BLBG: N.Y. Natural Gas Futures Fall as Slowing Economy Cuts Demand
By Reg Curren
Nov. 25 (Bloomberg) -- Natural gas in New York fell for the first time in three days on concern a deteriorating U.S. economy will cut demand for the heating and industrial fuel.
An Energy Department report last week showed that stockpiles of gas rose unexpectedly amid slowing demand and mild weather. Factories, power plants and commercial demand account for about 42 percent of gas consumption.
“U.S. steel production, for example, has collapsed,” said Martin King, an analyst at FirstEnergy Capital Corp. in Calgary. “There are these pockets of real weakness, so between the bump in supply and the erosion in demand, it’s not being offset by space heating yet.”
Natural gas for January delivery fell 31.5 cents, or 4.6 percent, to $6.512 per million British thermal units at 10:24 a.m. on the New York Mercantile Exchange. The futures gained 5 percent yesterday. Prices have dropped 13 percent this year.
King estimates U.S. supplies have been outstripping demand by as much as 3 billion cubic feet a day since early October. Inventories reached 3.488 trillion cubic feet in the week ended Nov. 14, according to the Energy Department.
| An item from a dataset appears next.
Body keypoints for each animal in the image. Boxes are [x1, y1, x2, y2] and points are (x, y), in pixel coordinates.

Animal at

Natural gas production is expected to gain 6 percent in 2008 from a year earlier, outpacing demand expansion of 1.1 percent, the Energy Department said. In 2009, gas output may rise 2 percent versus a 0.2 percent contraction in consumption.
Steel Mills
U.S. raw steel production fell 3.8 percent last week to 1.348 million tons from 1.4 million tons a week earlier, the American Iron and Steel Institute said yesterday. Compared with a year earlier, production was 36 percent lower.
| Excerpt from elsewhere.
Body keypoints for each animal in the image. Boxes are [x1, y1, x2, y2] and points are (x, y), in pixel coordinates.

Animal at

“Overall economic demand for gas is weighing” on prices, said Stephen Schork, president of Schork Group Inc. of Villanova, Pennsylvania. “We simply have a situation where we have a sizable overhang of supply.”
Until lower temperatures take a meaningful bite out of storage, gas prices will remain under pressure, he said.
“I can’t get too excited about natural gas right now,” Schork said. “It’s still quite a bearish environment. The market is not concerned about demand relative to supply.”
Inventories in the week ended Nov. 14 were 140 billion cubic feet, or 4.2 percent, above the five-year average for that time of year, Energy Department data show.
Supplies probably fell 43 billion cubic feet in the week ended Nov. 21, based on the median of 10 analyst estimates compiled by Bloomberg. The average change for the week over the past five years is a decline of 14 billion cubic feet.
The department is scheduled to release its weekly update on stockpiles at noon tomorrow in Washington.